На стареньком, помню, пикапе „Пежо“, с раздвижными сиденьями и шторками на окнах мы — во имя Мужчины! — всю нашу Московскую область проехали — вдоль, поперек!..

Улыбается.

Боже, мой!..

Мой уже не вставал с кровати!

Сил у него не было никаких!

Я его с ложки кормила, носила за ним, обстирывала.

Он порнокнижки любил — доставала.

Просил почитать — я читала.

Под музыку, при свечах…

Все делала, Господи.

Кажется, даже и больше.

Чего не могла — это правда — смотреть эротические фильмы по ночному телевизионному каналу: так некрасиво, когда у других…

Вдруг, словно вспомнив о чем-то, всхлипнула.
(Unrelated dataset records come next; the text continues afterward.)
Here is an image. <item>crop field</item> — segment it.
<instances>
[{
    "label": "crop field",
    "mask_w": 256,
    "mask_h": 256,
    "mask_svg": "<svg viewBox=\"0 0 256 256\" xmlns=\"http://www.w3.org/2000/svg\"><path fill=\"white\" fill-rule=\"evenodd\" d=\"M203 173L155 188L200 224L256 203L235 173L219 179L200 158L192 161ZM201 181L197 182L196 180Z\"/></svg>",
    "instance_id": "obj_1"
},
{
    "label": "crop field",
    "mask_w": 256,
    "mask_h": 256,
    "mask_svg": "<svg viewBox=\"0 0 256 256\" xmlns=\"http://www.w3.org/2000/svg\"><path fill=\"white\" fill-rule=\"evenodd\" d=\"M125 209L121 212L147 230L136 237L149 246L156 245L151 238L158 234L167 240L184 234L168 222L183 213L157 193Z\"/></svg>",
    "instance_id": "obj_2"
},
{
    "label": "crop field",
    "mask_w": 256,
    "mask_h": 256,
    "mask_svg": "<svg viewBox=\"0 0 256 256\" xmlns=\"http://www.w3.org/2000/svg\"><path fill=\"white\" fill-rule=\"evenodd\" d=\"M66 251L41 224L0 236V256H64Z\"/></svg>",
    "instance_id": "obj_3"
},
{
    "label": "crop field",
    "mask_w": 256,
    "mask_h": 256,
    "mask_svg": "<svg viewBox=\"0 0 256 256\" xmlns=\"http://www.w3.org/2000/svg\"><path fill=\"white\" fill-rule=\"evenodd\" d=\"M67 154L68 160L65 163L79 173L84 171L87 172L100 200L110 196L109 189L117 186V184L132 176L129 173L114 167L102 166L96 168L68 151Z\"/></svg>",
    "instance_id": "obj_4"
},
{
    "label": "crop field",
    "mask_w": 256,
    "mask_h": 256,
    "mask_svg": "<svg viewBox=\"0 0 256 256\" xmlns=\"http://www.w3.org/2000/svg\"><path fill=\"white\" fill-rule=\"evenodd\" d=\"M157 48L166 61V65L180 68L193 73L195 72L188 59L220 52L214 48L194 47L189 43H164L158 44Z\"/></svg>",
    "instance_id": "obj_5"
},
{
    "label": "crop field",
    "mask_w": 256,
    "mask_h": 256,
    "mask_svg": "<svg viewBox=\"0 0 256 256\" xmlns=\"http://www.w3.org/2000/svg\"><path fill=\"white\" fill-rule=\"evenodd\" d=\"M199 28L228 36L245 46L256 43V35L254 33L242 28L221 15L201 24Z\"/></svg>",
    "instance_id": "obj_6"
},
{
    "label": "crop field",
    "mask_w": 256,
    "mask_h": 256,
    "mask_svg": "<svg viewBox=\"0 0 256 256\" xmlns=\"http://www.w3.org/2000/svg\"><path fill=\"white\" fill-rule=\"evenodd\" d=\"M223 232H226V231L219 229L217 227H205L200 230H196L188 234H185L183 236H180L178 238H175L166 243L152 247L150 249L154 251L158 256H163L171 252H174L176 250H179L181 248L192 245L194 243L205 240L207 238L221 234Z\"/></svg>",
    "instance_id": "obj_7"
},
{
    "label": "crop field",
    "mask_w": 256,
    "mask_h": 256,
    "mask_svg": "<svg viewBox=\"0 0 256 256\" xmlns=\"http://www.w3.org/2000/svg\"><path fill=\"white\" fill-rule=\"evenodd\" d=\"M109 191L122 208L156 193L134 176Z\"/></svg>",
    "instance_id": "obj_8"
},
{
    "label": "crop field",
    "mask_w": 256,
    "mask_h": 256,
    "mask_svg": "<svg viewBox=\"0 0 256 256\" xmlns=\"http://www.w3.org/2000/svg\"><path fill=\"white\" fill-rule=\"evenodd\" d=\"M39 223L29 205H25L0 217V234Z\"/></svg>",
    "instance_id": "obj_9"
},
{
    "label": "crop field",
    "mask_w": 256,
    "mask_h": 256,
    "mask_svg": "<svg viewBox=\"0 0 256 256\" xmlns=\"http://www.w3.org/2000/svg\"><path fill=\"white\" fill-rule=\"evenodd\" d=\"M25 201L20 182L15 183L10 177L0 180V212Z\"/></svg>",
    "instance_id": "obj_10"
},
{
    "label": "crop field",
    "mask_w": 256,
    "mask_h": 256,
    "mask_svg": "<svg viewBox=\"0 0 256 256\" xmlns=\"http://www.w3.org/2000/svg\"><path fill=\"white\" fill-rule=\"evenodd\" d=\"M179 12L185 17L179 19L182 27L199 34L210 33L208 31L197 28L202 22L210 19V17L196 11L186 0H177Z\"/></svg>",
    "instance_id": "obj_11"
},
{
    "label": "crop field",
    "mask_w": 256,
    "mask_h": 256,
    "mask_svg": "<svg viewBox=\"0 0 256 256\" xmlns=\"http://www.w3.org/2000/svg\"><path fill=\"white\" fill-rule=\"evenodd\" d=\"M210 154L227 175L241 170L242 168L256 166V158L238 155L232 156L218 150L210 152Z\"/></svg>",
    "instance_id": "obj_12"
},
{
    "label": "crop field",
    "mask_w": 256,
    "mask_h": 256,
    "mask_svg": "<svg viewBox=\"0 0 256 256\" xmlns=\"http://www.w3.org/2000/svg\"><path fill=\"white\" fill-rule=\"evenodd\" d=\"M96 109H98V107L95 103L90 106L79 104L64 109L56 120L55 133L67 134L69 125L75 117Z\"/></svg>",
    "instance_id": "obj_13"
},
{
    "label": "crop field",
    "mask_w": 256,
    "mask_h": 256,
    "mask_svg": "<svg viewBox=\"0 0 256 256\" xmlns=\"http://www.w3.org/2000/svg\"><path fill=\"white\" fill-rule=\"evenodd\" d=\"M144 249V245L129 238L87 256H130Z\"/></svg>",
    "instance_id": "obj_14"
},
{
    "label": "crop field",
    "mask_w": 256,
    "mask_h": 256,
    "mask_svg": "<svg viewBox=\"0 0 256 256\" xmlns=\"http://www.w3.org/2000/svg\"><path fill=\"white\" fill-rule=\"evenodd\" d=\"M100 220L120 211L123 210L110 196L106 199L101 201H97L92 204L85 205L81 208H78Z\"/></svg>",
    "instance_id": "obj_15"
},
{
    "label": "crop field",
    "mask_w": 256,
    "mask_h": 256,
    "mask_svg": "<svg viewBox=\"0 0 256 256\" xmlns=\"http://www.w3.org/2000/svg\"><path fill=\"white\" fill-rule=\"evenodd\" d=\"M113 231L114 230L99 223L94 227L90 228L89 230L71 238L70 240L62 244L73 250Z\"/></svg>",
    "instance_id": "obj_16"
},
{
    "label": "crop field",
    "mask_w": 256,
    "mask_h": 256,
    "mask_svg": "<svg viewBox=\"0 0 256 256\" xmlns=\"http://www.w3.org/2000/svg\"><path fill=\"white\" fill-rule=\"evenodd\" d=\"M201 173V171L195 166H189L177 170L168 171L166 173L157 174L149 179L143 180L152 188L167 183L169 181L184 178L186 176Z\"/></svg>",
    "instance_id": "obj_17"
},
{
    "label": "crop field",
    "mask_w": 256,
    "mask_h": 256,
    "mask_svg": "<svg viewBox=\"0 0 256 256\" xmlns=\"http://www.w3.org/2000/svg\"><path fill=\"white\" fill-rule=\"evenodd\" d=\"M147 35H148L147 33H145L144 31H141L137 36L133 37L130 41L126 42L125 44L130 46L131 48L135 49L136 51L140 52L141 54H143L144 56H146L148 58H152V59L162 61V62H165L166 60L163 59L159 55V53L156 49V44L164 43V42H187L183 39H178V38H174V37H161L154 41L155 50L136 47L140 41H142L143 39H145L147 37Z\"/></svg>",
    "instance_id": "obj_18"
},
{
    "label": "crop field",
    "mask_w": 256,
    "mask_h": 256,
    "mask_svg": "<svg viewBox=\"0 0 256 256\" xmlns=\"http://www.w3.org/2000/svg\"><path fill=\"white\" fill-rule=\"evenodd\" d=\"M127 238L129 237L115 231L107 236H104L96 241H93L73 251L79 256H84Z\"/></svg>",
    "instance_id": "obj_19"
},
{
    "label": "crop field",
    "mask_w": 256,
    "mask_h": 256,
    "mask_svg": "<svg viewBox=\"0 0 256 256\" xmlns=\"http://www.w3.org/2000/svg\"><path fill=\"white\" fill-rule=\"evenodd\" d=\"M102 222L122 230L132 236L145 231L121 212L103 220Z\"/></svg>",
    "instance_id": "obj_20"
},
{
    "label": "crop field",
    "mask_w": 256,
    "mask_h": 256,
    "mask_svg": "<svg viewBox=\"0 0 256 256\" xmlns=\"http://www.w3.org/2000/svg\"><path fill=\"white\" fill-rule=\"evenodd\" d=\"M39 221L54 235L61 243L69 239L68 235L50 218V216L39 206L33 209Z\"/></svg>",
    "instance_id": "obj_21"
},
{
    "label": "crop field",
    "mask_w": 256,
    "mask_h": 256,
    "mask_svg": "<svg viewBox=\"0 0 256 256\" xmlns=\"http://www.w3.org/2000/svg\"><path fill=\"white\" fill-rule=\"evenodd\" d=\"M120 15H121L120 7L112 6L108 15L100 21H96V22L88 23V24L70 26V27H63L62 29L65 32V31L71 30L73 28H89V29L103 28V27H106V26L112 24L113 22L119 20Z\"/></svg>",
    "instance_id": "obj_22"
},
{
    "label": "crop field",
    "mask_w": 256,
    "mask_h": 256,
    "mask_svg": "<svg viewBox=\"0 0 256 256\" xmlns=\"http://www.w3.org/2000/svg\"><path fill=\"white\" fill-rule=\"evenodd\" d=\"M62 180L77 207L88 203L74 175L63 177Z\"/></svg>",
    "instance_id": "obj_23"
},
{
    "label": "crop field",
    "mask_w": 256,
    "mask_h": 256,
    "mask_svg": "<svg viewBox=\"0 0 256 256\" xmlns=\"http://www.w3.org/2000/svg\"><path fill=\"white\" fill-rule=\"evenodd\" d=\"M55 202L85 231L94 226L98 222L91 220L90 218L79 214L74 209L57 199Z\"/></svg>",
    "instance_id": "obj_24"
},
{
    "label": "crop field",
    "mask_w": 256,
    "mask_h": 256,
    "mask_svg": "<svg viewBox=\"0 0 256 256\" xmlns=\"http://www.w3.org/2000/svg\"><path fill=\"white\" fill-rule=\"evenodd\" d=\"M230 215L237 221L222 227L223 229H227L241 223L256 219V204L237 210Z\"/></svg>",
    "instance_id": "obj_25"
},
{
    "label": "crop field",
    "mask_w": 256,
Не могу передать, сколько мне доставалось: работа на фирме, пикап, плюс смертельно больной человек — сама не понимаю, как я выдерживала!..

Иногда я все-таки думаю, я вспоминаю: у меня было три как бы мужа, и все, как слоны, были крепкие и большие, все как-то живы, со всеми тремя в переписке…

Не знаю, как мне объяснить: знаешь… мне никогда еще не было так хорошо, как тогда, когда он помирал…

Всхлипывает.

Как объяснить…

Я была ему нужна…

Я была так нужна…

Я была нужна…

Плачет.

Ну, вот…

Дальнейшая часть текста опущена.